Although lymph node dissection is helpful in determining the histologic staging of lymph node spread, it has no effect on overall or disease-free survival of lymph nodes (14,15). Lymph node dissection without cancer cells is considered ineffective, may prolong operative time and increase perioperative complications (14-17). Ishiguro et al. (14) found that the operation time of SLND patients was shorter than the patients with systematic lymph node dissection, with less blood loss during surgery and shorter hospital stays, indicating that SLND was less invasive. In Japan, SLND is commonly used for people with poor physical conditions and early disease (14).
Hishida et al. showed that lobe-specific lymph node dissection (LSD) had no negative effect on prognosis in patients with c-stage I–II of NSCLC (18). The 5-year overall survival rate of the LSD group was 81.5% and 75.9% in the systematic lymph node dissection group. LSD was associated with good survival (hazard ratio =0.68, 95% CI: 0.60–0.77). Okada pointed out that the treatment effect of selective mediastinal dissection on NSCLC was the same as that of complete dissection, and there was no difference in disease-free survival and overall survival between the two groups (19). Several randomized studies have shown that completion of systematic lymph node dissection has no therapeutic effect compared to systematic sampling (20-23). In addition, circulating tumor cells are common in early cancers (24-26). Thus, these data informed that lymph nodal involvement is a marker of metastatic predisposition and that removal of lymph nodes does not prevent the development of metastasis.
It was reported that lymph node metastasis was significantly associated with large tumor size, solid components, lymphovascular invasion and visceral pleural invasion in clinical stage IA NSCLC (27,28). Our study also presented the similar result that lymph node metastasis was much easier in patients with pulmonary pleural invasion or thrombosis of vascular cancer. The larger the tumor diameter, the greater the possibility of lymph node metastasis.
To sum up, minimally invasive surgery is an excellent treatment for early NSCLC, and lob-specific lymph node resection is feasible in practice.

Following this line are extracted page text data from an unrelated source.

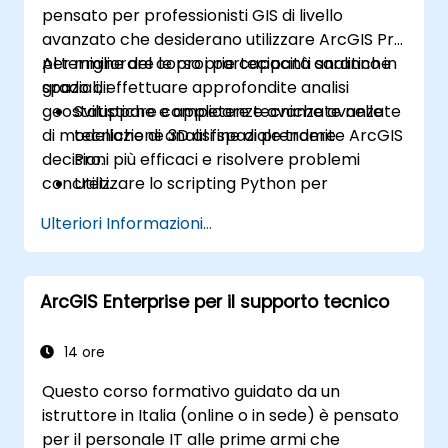
pensato per professionisti GIS di livello
avanzato che desiderano utilizzare ArcGIS Pro
per migliorare le proprie capacità analitiche
Al termine del corso i partecipanti saranno in
spaziali, effettuare approfondite analisi
grado di:
geostatistiche e applicare tecniche avanzate
Sviluppare competenze avanzate nelle
di modellazione 3D al fine di prendere
tecniche di analisi spaziale tramite ArcGIS
decisioni più efficaci e risolvere problemi
Pro.
concreti.
Utilizzare lo scripting Python per
l'automazione e l'elaborazione complessa
Ulteriori Informazioni...
dei dati.
Applicare la modellazione spaziale alla
risoluzione di situazioni reali.
ArcGIS Enterprise per il supporto tecnico
Eseguire analisi geostatistiche per una
corretta interpretazione dei dati.
Integrare fonti di dati esterne e sfruttare
14 ore
l'analisi spaziale tridimensionale.
Questo corso formativo guidato da un
istruttore in Italia (online o in sede) è pensato
per il personale IT alle prime armi che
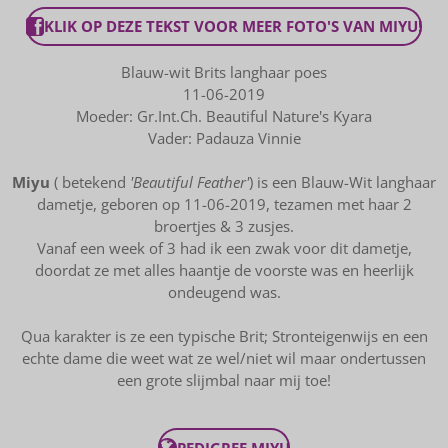
KLIK OP DEZE TEKST VOOR MEER FOTO'S VAN MIYU!
Blauw-wit Brits langhaar poes
11-06-2019
Moeder: Gr.Int.Ch. Beautiful Nature's Kyara
Vader: Padauza Vinnie
Miyu
( betekend
'Beautiful Feather'
) is een Blauw-Wit langhaar
dametje, geboren op 11-06-2019, tezamen met haar 2
broertjes & 3 zusjes.
Vanaf een week of 3 had ik een zwak voor dit dametje,
doordat ze met alles haantje de voorste was en heerlijk
ondeugend was.
Qua karakter is ze een typische Brit; Stronteigenwijs en een
echte dame die weet wat ze wel/niet wil maar ondertussen
een grote slijmbal naar mij toe!
PEDIGREE MIYU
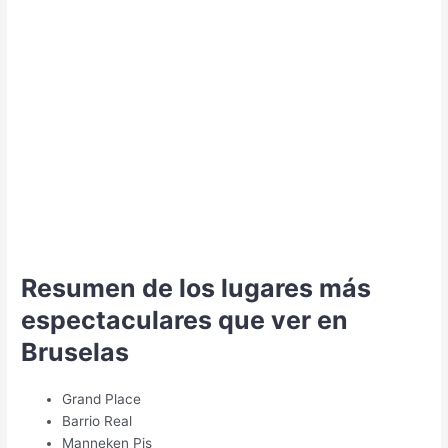
Resumen de los lugares más
espectaculares que ver en
Bruselas
Grand Place
Barrio Real
Manneken Pis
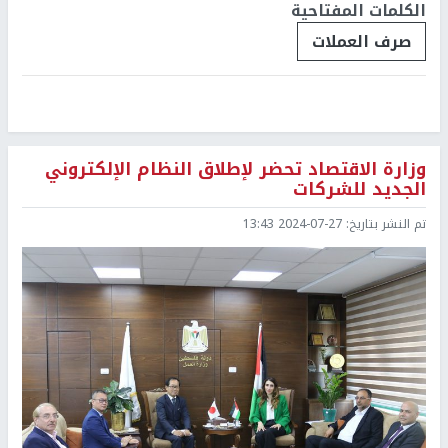
الكلمات المفتاحية
صرف العملات
وزارة الاقتصاد تحضر لإطلاق النظام الإلكتروني
الجديد للشركات
تم النشر بتاريخ:
2024-07-27 13:43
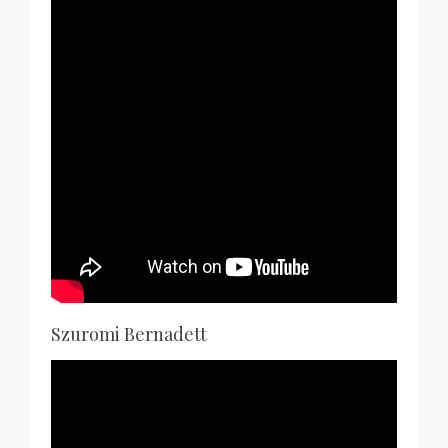
Szuromi Bernadett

We recommend that for clinical T1 stage non-right middle lobe NSCLC, SLND is a feasible treatment according to the intraoperative frozen results of lobe-specific lymph nodes; For clinical T1 stage right middle lobe NSCLC patients, we suggest that hilar lymph nodes, SMLN and SCLN should be dissected, and the dissection of the IMLN can be omitted; For lung tumors larger than 2 cm in diameter with pure solid components or visceral pleura invasion, systematic lymph node dissection is recommended.

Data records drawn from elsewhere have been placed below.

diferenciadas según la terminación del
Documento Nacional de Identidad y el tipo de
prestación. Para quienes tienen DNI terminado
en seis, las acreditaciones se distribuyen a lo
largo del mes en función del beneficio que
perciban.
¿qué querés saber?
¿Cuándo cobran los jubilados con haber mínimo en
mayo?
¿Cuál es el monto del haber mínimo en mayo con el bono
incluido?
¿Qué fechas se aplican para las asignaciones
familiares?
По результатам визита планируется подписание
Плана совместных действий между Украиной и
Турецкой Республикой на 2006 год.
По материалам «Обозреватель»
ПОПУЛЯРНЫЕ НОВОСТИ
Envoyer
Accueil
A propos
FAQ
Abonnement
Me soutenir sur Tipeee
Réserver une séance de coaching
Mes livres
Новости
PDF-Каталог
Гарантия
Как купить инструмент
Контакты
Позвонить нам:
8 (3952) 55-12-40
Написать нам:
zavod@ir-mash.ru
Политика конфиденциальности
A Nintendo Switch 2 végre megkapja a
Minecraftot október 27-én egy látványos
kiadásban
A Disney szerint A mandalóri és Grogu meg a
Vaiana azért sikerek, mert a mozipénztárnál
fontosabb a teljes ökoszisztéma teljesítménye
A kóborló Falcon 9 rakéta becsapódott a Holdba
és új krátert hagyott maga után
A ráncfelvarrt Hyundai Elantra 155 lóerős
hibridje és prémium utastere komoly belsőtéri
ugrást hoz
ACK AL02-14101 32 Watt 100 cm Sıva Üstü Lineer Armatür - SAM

Funding: This work was supported by the national natural science foundation of China (81672292); Taishan Scholar Program of Shandong Province (No. ts201712087); and the Department of Pathology of Linyi People’s Hospital, Linyi City, Shandong Province, China.
Conflicts of Interest: The authors have no conflicts of interest to declare.
Ethical Statement: The authors are accountable for all aspects of the work in ensuring that questions related to the accuracy or integrity of any part of the work are appropriately investigated and resolved. The study protocol was approved by Medical Ethics Committee of Linyi People’s Hospital (No. 30039), and we assure that all participants were given informed consent before taking part.